Rhuarc fronça les sourcils et la jeune femme soupira. Havien parut indigné qu’on puisse traiter ainsi la Première Dame, mais Rhuarc et Berelain ne s’en aperçurent pas, car ils étaient concentrés sur Rand.

Le jeune homme paria in petto qu’ils ne s’affrontaient pas pour la première fois sur cette question…

— Ils le dénaturent ! insista Rhuarc. Les crétins vêtus de blanc, dans cette cour, prétendent être des gai’shain !

Les Promises gesticulèrent de plus belle, les Boucliers Rouges marmonnèrent entre eux et Havien eut l’air quelque peu gêné.

— Lors de quelle bataille ou de quel raid ont-ils été capturés ? continua Rhuarc. De quel toh sont-ils redevables ? Berelain, tu as confirmé l’interdiction de se battre en ville que j’avais promulguée. Ces idiots s’affrontent en duel dès qu’ils pensent ne pas se faire prendre, et les vaincus revêtent une tenue blanche. Pour un oui ou pour un non, ils se soufflettent afin d’obtenir réparation par les armes. Si l’offensé refuse le combat, l’offenseur s’habille aussitôt de blanc. Quel rapport avec l’honneur et le devoir ? Ils dénaturent tout au point qu’un natif de Shara en rougirait ! Rand al’Thor, il faut mettre un terme à ce sacrilège.

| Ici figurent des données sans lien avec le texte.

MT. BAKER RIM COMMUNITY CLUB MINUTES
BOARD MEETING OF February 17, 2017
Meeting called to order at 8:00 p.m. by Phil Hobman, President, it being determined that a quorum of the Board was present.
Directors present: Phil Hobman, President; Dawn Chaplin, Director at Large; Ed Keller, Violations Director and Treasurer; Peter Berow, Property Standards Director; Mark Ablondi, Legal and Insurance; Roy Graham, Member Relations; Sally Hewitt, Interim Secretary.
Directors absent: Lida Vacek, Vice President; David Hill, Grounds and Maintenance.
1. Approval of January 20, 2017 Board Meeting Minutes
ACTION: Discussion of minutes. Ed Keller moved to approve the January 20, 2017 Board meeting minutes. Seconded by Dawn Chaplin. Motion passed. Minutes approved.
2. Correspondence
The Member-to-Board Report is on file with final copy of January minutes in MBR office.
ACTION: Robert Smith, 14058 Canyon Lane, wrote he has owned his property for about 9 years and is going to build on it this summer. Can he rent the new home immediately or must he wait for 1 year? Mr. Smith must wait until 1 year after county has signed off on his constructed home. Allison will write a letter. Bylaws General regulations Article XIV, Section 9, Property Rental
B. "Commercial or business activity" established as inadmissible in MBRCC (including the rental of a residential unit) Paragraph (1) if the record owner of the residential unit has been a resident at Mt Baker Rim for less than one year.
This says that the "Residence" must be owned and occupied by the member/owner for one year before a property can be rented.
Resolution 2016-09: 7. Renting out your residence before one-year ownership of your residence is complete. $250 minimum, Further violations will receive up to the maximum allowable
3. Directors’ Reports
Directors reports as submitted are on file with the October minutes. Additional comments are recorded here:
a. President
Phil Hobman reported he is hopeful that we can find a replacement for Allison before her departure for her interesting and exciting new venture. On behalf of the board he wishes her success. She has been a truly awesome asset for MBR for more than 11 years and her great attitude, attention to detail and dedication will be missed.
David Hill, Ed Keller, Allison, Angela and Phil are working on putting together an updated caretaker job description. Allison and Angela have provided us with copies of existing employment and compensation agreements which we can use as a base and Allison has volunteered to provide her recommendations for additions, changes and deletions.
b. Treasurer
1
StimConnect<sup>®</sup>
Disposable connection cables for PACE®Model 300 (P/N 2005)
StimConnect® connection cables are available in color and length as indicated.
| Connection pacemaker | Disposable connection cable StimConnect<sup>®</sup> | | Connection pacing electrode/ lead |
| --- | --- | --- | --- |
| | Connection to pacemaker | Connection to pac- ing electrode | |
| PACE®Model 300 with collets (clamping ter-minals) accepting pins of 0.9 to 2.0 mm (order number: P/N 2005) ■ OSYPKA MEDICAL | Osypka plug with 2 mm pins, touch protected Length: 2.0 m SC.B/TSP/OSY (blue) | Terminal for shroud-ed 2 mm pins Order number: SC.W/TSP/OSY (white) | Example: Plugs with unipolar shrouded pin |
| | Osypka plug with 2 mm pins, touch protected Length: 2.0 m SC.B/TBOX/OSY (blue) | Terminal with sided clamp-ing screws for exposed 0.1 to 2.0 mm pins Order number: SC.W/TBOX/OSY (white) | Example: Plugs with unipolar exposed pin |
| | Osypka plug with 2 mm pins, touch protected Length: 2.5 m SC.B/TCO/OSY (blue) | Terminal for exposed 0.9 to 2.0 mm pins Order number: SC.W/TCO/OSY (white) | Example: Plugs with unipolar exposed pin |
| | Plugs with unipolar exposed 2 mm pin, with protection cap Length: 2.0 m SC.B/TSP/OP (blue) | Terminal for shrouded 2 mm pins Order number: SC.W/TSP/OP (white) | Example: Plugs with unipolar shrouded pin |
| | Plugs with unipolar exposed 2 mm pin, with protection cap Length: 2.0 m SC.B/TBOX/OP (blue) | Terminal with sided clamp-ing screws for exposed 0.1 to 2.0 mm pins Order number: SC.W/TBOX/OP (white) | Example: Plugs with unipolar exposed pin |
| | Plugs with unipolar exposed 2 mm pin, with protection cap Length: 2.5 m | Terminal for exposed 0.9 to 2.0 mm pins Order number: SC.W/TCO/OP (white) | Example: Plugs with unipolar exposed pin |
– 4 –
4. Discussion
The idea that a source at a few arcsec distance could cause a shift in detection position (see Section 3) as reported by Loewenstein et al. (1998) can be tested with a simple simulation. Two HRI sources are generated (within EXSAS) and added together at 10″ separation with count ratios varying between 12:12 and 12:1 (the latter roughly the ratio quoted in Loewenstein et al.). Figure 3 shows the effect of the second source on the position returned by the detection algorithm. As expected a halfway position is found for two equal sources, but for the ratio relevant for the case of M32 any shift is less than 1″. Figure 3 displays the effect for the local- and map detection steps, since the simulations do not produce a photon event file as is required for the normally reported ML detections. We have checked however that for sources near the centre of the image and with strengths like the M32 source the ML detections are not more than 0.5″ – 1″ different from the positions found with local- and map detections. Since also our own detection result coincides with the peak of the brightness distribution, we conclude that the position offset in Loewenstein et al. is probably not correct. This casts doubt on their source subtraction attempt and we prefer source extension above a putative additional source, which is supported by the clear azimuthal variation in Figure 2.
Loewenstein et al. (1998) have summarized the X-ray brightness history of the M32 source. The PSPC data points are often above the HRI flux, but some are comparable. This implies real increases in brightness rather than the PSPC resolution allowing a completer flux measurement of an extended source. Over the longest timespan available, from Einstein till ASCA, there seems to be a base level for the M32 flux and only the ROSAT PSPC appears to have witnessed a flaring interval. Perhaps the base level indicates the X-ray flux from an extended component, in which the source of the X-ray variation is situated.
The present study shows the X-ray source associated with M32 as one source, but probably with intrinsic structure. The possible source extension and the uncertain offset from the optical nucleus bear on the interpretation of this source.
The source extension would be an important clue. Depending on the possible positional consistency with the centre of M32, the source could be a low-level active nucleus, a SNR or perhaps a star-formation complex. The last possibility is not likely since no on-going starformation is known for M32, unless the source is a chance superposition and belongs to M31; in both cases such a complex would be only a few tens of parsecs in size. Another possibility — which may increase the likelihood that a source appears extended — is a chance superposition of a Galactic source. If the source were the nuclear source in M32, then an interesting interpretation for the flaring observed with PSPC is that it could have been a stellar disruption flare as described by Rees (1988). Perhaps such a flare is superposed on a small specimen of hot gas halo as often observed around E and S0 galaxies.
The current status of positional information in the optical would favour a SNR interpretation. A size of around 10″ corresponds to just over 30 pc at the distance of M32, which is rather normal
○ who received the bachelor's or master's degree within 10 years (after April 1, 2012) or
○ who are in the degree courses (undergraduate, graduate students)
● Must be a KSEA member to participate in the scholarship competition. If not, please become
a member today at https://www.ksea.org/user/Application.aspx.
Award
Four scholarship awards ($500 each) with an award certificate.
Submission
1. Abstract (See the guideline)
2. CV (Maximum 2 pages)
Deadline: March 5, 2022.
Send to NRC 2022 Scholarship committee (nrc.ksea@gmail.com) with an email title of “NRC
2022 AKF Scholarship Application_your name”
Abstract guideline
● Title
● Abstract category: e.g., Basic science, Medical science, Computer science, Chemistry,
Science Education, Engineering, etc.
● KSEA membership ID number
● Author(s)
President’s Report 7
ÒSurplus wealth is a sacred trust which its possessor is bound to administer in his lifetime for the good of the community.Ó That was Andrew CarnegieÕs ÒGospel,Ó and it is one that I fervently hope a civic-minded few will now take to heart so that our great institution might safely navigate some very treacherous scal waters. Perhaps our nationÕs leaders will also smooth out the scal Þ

Les mains serrant le devant de sa robe, Berelain ne désarma pas :

— Les jeunes hommes ont toujours le sang chaud, dit-elle. (À son ton condescendant, on aurait pu oublier qu’elle sortait elle-même tout juste de l’enfance…) Mais depuis que ça a commencé, il n’y a pas eu de mort lors d’un de ces duels. C’est déjà une raison pour laisser faire… En outre, j’ai résisté à des parents, souvent puissants, qui voulaient voir leur fille rentrer au bercail. Pas question de ne pas tenir la parole donnée à ces jeunes femmes.

— Garde-les, si ça t’amuse, dit Rhuarc. Et qu’elles apprennent l’escrime, si ça leur chante. Mais qu’elles cessent de parler du ji’e’toh. Et qu’on en finisse avec ces bouffons qui se prennent pour des gai’shain. C’est offensant !

Rhuarc garda ses yeux bleus rivés sur Berelain – qui continua imperturbablement à regarder Rand.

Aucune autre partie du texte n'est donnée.